───── Material supplied

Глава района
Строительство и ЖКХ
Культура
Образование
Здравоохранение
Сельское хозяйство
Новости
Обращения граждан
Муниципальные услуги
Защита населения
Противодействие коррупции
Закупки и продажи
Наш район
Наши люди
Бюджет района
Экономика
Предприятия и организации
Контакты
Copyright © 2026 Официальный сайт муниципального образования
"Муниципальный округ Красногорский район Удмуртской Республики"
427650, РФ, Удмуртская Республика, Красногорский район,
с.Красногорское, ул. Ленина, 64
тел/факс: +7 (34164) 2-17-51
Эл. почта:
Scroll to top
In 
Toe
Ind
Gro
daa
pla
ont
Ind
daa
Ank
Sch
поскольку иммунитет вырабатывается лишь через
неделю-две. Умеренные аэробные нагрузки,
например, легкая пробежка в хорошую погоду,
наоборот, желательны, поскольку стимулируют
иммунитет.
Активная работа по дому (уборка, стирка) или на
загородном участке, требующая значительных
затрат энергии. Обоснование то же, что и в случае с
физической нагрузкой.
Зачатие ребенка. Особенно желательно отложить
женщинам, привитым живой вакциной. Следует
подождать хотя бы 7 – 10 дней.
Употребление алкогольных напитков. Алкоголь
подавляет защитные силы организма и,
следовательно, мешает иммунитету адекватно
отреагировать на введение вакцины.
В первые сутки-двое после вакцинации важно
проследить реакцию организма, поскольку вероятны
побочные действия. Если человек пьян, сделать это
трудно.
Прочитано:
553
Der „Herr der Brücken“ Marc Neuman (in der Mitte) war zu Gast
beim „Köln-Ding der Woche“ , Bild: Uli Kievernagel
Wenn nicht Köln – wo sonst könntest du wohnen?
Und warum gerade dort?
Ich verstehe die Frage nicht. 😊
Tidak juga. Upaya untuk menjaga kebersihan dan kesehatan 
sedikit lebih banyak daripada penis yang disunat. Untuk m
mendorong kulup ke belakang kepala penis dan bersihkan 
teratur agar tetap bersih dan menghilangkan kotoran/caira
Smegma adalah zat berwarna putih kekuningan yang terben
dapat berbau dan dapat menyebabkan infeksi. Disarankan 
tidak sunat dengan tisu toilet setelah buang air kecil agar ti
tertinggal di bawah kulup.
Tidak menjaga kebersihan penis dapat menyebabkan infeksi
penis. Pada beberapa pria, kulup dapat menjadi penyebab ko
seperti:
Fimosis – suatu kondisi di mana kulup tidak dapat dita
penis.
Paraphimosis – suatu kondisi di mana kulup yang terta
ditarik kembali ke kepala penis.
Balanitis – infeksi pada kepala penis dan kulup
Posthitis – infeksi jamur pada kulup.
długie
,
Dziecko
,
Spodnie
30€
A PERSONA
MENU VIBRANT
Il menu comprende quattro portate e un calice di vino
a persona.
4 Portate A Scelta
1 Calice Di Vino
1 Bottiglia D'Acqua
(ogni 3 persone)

──────────

» Task goal: The lines to copy are those in the listing that contain "Красногорский".

» Solution to this task:
"Муниципальный округ Красногорский район Удмуртской Республики"
427650, РФ, Удмуртская Республика, Красногорский район,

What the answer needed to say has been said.